## Data for this exercise
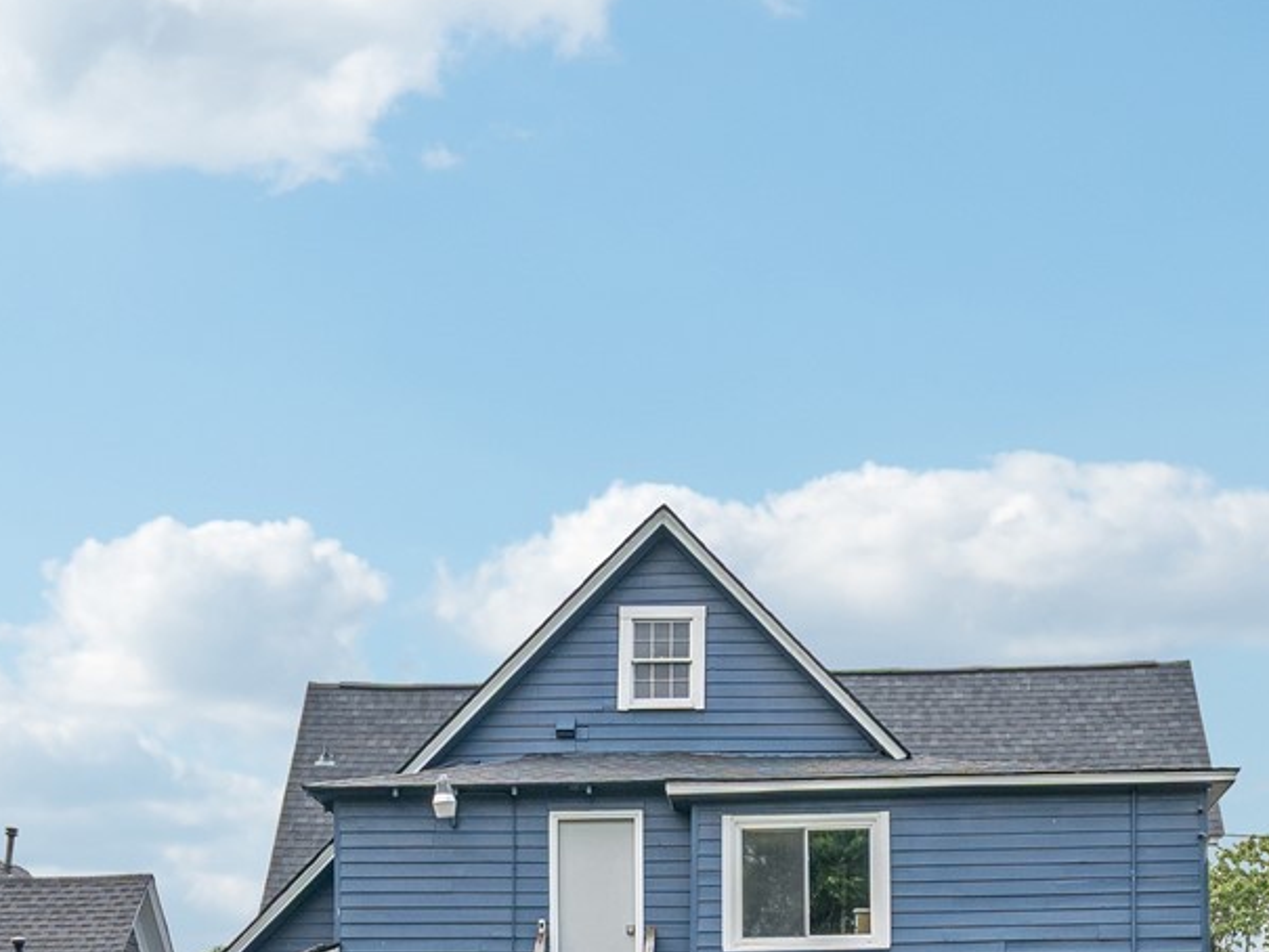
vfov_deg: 23.2
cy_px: 1274
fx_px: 2017
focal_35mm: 55
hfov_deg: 34.8
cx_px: 745
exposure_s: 1/400
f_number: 7.1
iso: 500
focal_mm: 17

## Try it
Could you write out only the lines of the listing above from the one that contains "focal_35mm: 55" through its final line, exactly and inclusive?

## Result
focal_35mm: 55
hfov_deg: 34.8
cx_px: 745
exposure_s: 1/400
f_number: 7.1
iso: 500
focal_mm: 17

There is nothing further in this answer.